Uma mãe atrás das grades
Logo após a audiência de julgamento na segunda-feira, Jan foi levada para passar seus primeiros dias em uma prisão para mulheres na periferia de Melbourne.
Seu advogado Andrew Buckland disse que, como analfabeta e não falante de inglês, é provável que ela não tenha uma boa compreensão do que está acontecendo, embora tenha indicado que quer recorrer da sentença.
Como residente permanente e não cidadã australiana, a sentença de Jan lhe custará muito mais do que 12 meses na prisão. De acordo com a Lei de Imigração da Austrália, seu visto poderia ser cancelado de acordo com as regras que buscam remover não cidadãos que cometem crimes graves.
Um mês antes do julgamento de Jan, o ministro da imigração circulou uma diretiva que especificamente nomeava o crime de casamento forçado como grave o suficiente para justificar a remoção de um visto. Sem um visto, Jan estaria sujeita à deportação para seu país de origem, o Afeganistão, embora, como signatário da Convenção de Refugiados, a Austrália esteja obrigada a não enviar refugiados de volta a potenciais danos.

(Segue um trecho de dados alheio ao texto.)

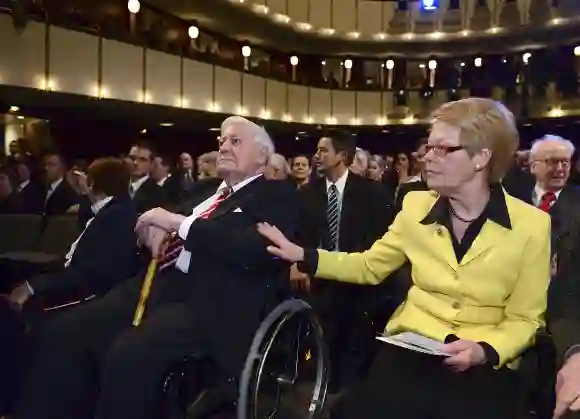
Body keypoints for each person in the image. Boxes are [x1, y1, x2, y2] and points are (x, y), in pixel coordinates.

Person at [258, 98, 551, 419]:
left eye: (442, 149)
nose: (428, 158)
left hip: (486, 358)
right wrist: (304, 255)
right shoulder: (415, 205)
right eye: (428, 148)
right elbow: (369, 266)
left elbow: (526, 319)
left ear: (482, 157)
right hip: (412, 346)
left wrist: (486, 350)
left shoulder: (532, 225)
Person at [14, 116, 301, 419]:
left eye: (235, 141)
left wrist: (179, 224)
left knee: (127, 355)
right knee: (63, 332)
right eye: (221, 141)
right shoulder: (205, 191)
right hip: (155, 284)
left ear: (262, 156)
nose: (223, 147)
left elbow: (251, 249)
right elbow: (158, 221)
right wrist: (148, 230)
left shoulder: (276, 195)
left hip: (211, 299)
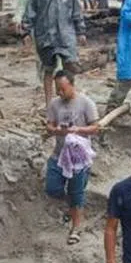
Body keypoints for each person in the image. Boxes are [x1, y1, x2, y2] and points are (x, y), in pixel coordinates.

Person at [45, 71, 99, 245]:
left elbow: (95, 127)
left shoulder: (86, 103)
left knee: (76, 193)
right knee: (52, 187)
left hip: (78, 157)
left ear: (72, 85)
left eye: (62, 89)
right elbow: (49, 125)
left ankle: (76, 227)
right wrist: (54, 130)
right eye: (57, 90)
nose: (60, 93)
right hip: (58, 154)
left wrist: (78, 130)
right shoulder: (54, 104)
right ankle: (71, 208)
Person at [22, 0, 87, 105]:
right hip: (45, 36)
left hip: (66, 35)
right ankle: (49, 102)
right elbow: (30, 12)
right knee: (48, 69)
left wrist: (81, 31)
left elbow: (77, 12)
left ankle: (69, 97)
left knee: (69, 67)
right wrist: (26, 32)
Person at [14, 0, 45, 95]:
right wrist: (18, 21)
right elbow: (22, 4)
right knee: (40, 55)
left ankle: (54, 80)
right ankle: (42, 80)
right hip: (35, 26)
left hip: (52, 26)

Desde a tomada de poder do Talibã no Afeganistão em agosto de 2021, a perseguição dos hazaras tem aumentado ao lado das privações crescentes para as mulheres que agora vivem sob um sistema de “apartheid de gênero”, de acordo com as Nações Unidas.
Sem um visto, após cumprir sua sentença, Jan poderia ser forçada a ficar em detenção de imigração ou potencialmente libertada sob um visto de ponte com condições de monitoramento rigorosas, incluindo o uso de uma pulseira eletrônica.
Durante a audiência de julgamento de Jan, o juiz Dalziel citou uma carta de apoio do Goulburn Valley Afghanistan Association que a descrevia como “uma mulher quieta, gentil e prestativa”.
No entanto, Hassani diz que Jan perdeu o respeito da comunidade que ela tentou tanto agradar.
“Isso realmente danificou sua reputação, seu respeito, e ela literalmente não tem lugar na comunidade”, disse ela.
Assim como muitos perpetradores, Jan também foi uma vítima de casamento forçado, obrigada a se casar com um homem que não conhecia aos 12 anos. Seu primeiro bebê veio logo depois.
Seus pais provavelmente acreditavam que estavam agindo em seu melhor interesse.
“Todo o comunidade acredita que se você tiver um marido, então você é respeitado, você é valorizado, o mundo todo é seu”, disse Hassani. “Para ser uma boa mulher, você tem que ser casada e ser uma esposa obediente e legal”.
Ser divorciado é trazer vergonha à família. Também pode ser financeiramente debilitante para qualquer parte que tenha que devolver o dote e os custos das celebrações do casamento.
“Muitas meninas prefeririam se suicidar a viver com essa vergonha e estigma”, disse ela.
As divorciadas são rotuladas como “bewa”, que foi o rótulo atribuído a Haidari anos antes quando sua mãe arranjou para ela se casar com outro homem aos 15 anos. Esse casamento acabou em divórcio.
O tribunal ouviu que Jan achava que casar Ruqia seria em seu melhor interesse.
“Enquanto você acreditava que estava agindo em seu melhor interesse, não estava de fato fazendo isso”, disse o juiz Dalziel.
Não é aceitável dentro da comunidade hazara forçar uma criança a se casar. Mas isso acontece, e o valor que a comunidade dá ao casamento torna difícil quebrar esse ciclo.
No entanto, Hassani acredita que a mudança pode acontecer - ela já está vendo gerações mais jovens resistindo à pressão para se casarem.